Un detto talmudico afferma che “hakol bydeh Shamayim chutz meyirat Shamayim / tutto è nelle mani di Dio, tranne il timore di Dio”. Cosa vuol dirci questo insegnamento? Con questa espressione i maestri sottolineano che, sebbene Dio controlli tutto ciò che accade nell’universo, c’è un ambito che ha scelto di non controllare, il nostro libero arbitrio. Noi, e solo noi, decidiamo se agire correttamente o impropriamente. Dio non ci costringe a scegliere il bene sul male o viceversa. Lascia questa decisione completamente sotto il nostro controllo.
Il Ben Ish Chay (Rav Yosef Chayym di Baghdad, 1833-1909), solleva la questione di come conciliare questo principio fondamentale, con altre fonti che indicano che Dio può indurci al pentimento. Infatti, in un contesto diverso, nel Talmud si afferma che opporsi allo “Yetzer Hara / l’inclinazione al male” e compiere la Teshuva (il processo di ritorno sulla via del Signore), sarebbe impossibile senza l’aiuto di Dio. Tanto è vero che, ogni giorno, recitiamo nella preghiera Amidah “hashivenu Avinu letoratekha / facci tornare o Padre nostro alla Tua Torah”, la richiesta a Dio che ci riporti all’osservanza religiosa.

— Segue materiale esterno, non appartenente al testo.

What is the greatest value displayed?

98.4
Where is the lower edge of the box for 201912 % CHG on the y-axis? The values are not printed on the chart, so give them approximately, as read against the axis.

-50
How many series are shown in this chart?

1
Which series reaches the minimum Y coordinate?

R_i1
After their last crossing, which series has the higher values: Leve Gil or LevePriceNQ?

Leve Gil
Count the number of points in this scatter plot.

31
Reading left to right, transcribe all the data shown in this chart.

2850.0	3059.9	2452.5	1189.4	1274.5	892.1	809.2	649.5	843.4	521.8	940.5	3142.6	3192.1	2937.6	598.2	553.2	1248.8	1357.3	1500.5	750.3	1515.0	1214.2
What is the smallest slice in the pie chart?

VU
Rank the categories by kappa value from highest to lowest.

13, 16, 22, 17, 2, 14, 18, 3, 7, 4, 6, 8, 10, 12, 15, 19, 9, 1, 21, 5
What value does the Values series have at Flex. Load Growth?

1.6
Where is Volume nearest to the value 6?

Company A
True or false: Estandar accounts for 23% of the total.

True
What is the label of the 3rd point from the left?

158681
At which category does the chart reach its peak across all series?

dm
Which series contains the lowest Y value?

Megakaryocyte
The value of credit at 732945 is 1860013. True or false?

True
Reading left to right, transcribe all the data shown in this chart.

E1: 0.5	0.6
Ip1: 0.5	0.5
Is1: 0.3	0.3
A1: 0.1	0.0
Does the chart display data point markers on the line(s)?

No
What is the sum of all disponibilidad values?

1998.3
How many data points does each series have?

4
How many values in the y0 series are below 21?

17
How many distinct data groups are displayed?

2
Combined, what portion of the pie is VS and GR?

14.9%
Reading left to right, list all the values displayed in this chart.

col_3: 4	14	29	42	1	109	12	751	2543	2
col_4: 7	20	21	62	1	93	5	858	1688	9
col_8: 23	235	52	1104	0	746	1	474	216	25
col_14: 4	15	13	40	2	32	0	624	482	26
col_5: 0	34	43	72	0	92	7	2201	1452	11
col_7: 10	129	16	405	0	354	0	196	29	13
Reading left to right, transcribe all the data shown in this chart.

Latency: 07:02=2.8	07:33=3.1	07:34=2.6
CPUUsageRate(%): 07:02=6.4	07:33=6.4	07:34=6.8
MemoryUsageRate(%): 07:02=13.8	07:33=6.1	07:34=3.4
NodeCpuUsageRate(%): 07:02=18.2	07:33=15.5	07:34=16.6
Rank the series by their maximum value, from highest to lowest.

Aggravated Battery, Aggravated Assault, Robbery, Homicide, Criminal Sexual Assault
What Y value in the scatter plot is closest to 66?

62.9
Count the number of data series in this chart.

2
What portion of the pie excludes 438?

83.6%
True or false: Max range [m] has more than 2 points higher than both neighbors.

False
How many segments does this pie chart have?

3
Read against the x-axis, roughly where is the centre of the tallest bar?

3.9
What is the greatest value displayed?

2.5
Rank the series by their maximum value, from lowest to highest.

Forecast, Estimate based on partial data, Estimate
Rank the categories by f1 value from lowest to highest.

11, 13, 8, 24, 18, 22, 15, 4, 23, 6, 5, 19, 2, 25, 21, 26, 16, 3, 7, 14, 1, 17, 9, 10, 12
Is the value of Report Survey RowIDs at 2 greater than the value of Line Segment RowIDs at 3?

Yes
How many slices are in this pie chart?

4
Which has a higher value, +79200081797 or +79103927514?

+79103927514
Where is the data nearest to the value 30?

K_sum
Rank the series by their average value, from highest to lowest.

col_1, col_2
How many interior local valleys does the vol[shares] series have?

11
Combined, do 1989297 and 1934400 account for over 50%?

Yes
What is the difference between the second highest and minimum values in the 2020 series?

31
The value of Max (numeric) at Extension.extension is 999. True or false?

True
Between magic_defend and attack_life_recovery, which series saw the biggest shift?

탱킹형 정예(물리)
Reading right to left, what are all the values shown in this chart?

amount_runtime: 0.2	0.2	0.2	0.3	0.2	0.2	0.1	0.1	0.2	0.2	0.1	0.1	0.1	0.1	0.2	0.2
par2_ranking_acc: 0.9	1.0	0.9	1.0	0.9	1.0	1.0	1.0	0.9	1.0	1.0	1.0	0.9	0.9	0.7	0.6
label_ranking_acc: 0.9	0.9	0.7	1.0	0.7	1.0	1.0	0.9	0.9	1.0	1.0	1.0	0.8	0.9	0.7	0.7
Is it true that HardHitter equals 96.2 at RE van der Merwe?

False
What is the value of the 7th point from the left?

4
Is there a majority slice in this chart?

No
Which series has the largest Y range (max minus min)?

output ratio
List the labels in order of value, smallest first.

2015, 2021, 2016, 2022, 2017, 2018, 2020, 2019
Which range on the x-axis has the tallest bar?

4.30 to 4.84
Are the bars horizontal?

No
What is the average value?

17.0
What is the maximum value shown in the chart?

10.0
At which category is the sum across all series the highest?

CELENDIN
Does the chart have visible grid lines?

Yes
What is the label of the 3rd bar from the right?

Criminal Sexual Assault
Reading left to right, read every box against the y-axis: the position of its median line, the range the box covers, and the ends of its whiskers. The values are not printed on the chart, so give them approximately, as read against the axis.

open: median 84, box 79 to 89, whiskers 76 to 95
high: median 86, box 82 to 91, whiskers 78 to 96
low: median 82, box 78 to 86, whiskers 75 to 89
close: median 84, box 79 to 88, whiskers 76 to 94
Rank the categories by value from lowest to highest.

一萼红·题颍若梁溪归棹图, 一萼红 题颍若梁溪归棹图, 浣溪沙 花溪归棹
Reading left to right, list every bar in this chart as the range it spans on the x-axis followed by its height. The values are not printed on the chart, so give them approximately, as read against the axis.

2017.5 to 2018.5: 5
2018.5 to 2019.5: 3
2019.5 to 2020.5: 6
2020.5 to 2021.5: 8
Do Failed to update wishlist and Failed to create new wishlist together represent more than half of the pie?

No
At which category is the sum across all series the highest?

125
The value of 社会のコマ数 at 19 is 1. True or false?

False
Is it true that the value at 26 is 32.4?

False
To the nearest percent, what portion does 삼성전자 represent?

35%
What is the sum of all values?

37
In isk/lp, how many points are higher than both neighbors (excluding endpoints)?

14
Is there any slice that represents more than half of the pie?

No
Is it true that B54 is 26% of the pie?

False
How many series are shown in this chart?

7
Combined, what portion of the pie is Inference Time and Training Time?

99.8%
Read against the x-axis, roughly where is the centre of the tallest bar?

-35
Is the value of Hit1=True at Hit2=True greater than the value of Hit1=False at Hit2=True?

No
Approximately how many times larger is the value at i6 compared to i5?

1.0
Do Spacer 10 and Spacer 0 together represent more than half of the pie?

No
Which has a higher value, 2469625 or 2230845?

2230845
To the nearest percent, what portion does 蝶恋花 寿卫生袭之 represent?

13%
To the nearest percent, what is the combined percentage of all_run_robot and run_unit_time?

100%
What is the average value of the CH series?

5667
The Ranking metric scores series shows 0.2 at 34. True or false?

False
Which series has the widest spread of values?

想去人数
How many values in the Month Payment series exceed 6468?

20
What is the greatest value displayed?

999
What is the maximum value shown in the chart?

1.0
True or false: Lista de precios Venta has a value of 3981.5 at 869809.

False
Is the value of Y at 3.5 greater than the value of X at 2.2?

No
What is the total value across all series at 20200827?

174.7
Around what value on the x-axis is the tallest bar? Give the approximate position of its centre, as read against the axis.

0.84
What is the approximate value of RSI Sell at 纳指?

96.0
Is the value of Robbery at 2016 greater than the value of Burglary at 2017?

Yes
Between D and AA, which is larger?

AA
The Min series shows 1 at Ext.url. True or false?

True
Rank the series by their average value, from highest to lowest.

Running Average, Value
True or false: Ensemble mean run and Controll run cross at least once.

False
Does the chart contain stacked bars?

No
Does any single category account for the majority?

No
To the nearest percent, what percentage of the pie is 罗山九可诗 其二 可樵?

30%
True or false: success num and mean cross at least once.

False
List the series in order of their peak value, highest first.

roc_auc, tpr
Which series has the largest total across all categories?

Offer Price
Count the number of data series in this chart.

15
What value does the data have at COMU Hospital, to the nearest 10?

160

Come possiamo dunque recitare una preghiera del genere, se Dio non interferisce con il nostro libero arbitrio e solo noi decidiamo se smettere di trasgredire e tornare ad agire correttamente?
Il Ben Ish Chay risponde a questa domanda differenziando due diverse fasi nel processo di pentimento: 1. il pensiero iniziale; 2. l’azione successiva.
La via verso il pentimento inizia con un moto del cuore, con l’idea – nella mente – di dover migliorare. Ma questo è solo l’inizio. Dopo essere giunti a questa consapevolezza, bisogna poi impegnarsi a fondo per cambiare nell’ azione e pregare quindi per il perdono.
Il Ben Ish Chay spiega che Dio “interferisce” con il nostro libero arbitrio, solo con l’inserimento nella nostra mente dell’idea del pentimento. Questi pensieri propositivi, insieme ai sentimenti di delusione verso noi stessi per gli errori commessi, che solo occasionalmente proviamo, sono un vero e proprio dono divino. Ma il resto dipende da noi.
Dio ci indica una via nelle nostre menti, ma solo noi possiamo decidere di imboccarla.
E così, quando chiediamo a Dio di riportarci al pentimento con la benedizione di “hashivenu Avinu letoratekha / facci tornare o Padre nostro alla Tua Torah”, facciamo richiesta di un impulso, di una ispirazione iniziale. Invochiamo da Dio il dono di quei sentimenti iniziali, il desiderio di pentirci, consapevoli che il resto del processo dipende esclusivamente da noi.
Queste due fasi si riflettono nelle due fasi degli Aseret yemè teshuva / i dieci giorni del pentimento. Nei primi due giorni, la festa di Rosh Hashanah – il capodanno ebraico -, nelle preghiere che abbiamo recitato non menzioniamo nulla riguardo al pentimento e al perdono. Le preghiere di Rosh Hashanah si concentrano sul tema della regalità di Dio e sul fatto che Egli giudichi la terra, speriamo secondo misericordia. Rosh Hashanah è pertanto il momento in cui sviluppiamo il dono dei pensieri di pentimento, nella contemplazione di Dio quale creatore e guida dell’universo.
A questo allude la parola “Rosh”, che significa “capo”, per indicare che questo è il momento in cui sviluppiamo pensieri e sentimenti di pentimento.
Il resto di questo periodo, i restanti otto giorni di cui l’ottavo è Yom Kippur, il giorno dell’espiazione, è il momento in cui dobbiamo tradurre questi pensieri in una azione pratica, soprattutto nel pregare per il perdono e nel proporre un serio programma di lavoro per migliorarci durante l’anno appena iniziato. Il pentimento sincero richiede un duro lavoro, ma anche preghiera, affinché Dio ci ispiri a migliorare, così da poter poi impegnarci per apportare i cambiamenti necessari. Questo percorso si può attuare durante tutto l’anno, ma questi dieci giorni iniziati martedì scorso, sono i più favorevoli. Come parte dei nostri sforzi, dobbiamo implorare il Creatore di fare la Sua parte, di scuotere i nostri cuori e di darci l’ispirazione di cui abbiamo bisogno, per compiere una Teshuvah Shelemah, quel ritorno completo che farà di noi delle persone migliori che contribuiranno, ognuno nel proprio ruolo, alla restaurazione del mondo, Shabbat Shalom!